Die Gräber unserer Vorfahren finden wir nicht mehr, sie sind den Verwüstungen zum Opfer gefallen. So soll an dieser Stelle in der Kirche diese Tafel an die Toten erinnern. Wir bitten, daß die jetzigen Bewohner des Dorfes sie als einen Teil ihrer Kirche annehmen, und daß diese Gedenkstätte ihre Zustimmung erfährt.

In den letzten Jahren gab es viele Begegnungen zwischen Polen und Deutschen, die den Willen zum gegenseitigen Verstehen bekundeten.

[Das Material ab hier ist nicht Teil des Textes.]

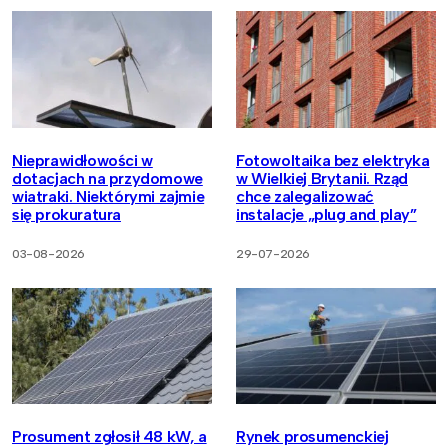
Nieprawidłowości w
Fotowoltaika bez elektryka
dotacjach na przydomowe
w Wielkiej Brytanii. Rząd
wiatraki. Niektórymi zajmie
chce zalegalizować
się prokuratura
instalacje „plug and play”
03-08-2026
29-07-2026
Prosument zgłosił 48 kW, a
Rynek prosumenckiej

So wollen auch wir auf eine friedliche Zukunft hoffen und hier in unserer ehemaligen Kirche mit der Tafel ein Zeichen setzen, daß ein versöhnliches und verständnisvolles Miteinander möglich ist.

Wir danken allen, die hierher gekommen sind, um die Gedenktafel mit uns einzuweihen und geben diese in die Obhut der jetzigen Gemeinde.

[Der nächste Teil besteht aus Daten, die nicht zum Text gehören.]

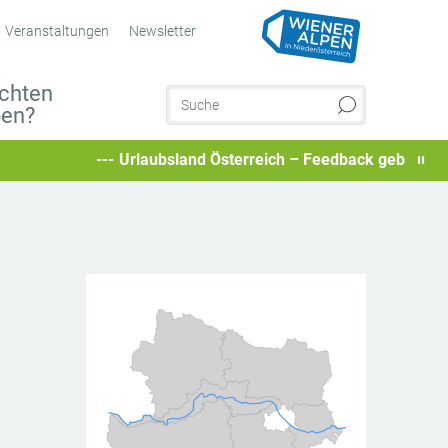
Veranstaltungen
Newsletter
chten
ben?
Urlaubsland Österreich – Feedback geben und besondere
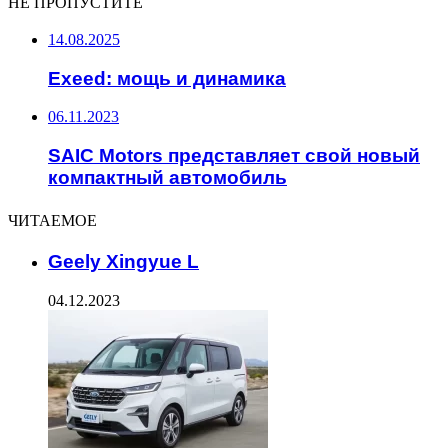
НЕ ПРОПУСТИТЕ
14.08.2025
Exeed: мощь и динамика
06.11.2023
SAIC Motors представляет свой новый
компактный автомобиль
ЧИТАЕМОЕ
Geely Xingyue L
04.12.2023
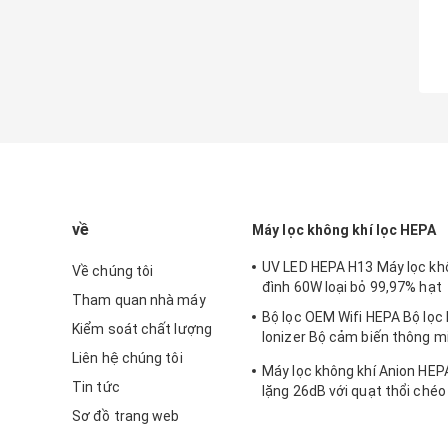
về
Máy lọc không khí lọc HEPA
UV LED HEPA H13 Máy lọc khô
Về chúng tôi
đình 60W loại bỏ 99,97% hạt
Tham quan nhà máy
Bộ lọc OEM Wifi HEPA Bộ lọc 
Kiểm soát chất lượng
Ionizer Bộ cảm biến thông m
đình
Liên hệ chúng tôi
Máy lọc không khí Anion HEP
Tin tức
lặng 26dB với quạt thổi chéo
Sơ đồ trang web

Symbolisch wollen wir für alle Toten, derer wir in Ehrfurcht gedenken, eine Kerze entzünden:

1. Kerze:
Wir denken an die Toten aus den Dörfern unserer ehemaligen Kirchengemeinde Wendisch-Silkow, die bis 1947/48 in der Heimaterde ihre letzte Ruhe fanden und deren Gräber nicht mehr auffindbar sind. Wir nennen die Dörfer: Wendisch-Silkow, Sorchow, Schojow, Alt-Gutzmerow, Neu-Gutzmerow, Bandsechow und auch Vietkow.
 
2. Kerze:
Wir denken an unsere Toten, die ihr Grab fern dieser Heimat in einer neuen Heimat gefunden haben.
 
3. Kerze:
Wir gedenken auch derer, die auf der Flucht und während der Vertreibung irgendwo in deutschen Landen begraben liegen.
 
4. Kerze:
Wir denken an die nach Rußland Verschleppten und dort elend Verstorbenen.
 
5. Kerze:
Wir gedenken derer, die in den ersten wirren Tagen des Zusammenbruchs erschossen wurden wie unsere Gräfin von Schwerin, deren Gedenktafel hier an sie ehrend erinnert.
 
6. Kerze:
Wir bitten um Erbarmen für alle diejenigen, die sich in der Verzweiflung selbst das Leben genommen haben.
 
Wir denken an alle im 1. Weltkrieg Gefallenen, deren Namen auf dem Kriegerdenkmal vor der Kirche geschrieben stehen und schließen die Gefallenen und Vermißten des Kirchspiels mit ein, die im 2. Weltkrieg ihr Leben lassen mußten. Wir legen zu ihrem Gedenken Blumen am Denkmal nieder.
 
Wir gedenken aller Opfer, auch der Polen, die im 2. Weltkrieg ums Leben gekommen sind und bitten Gott um Frieden für uns alle.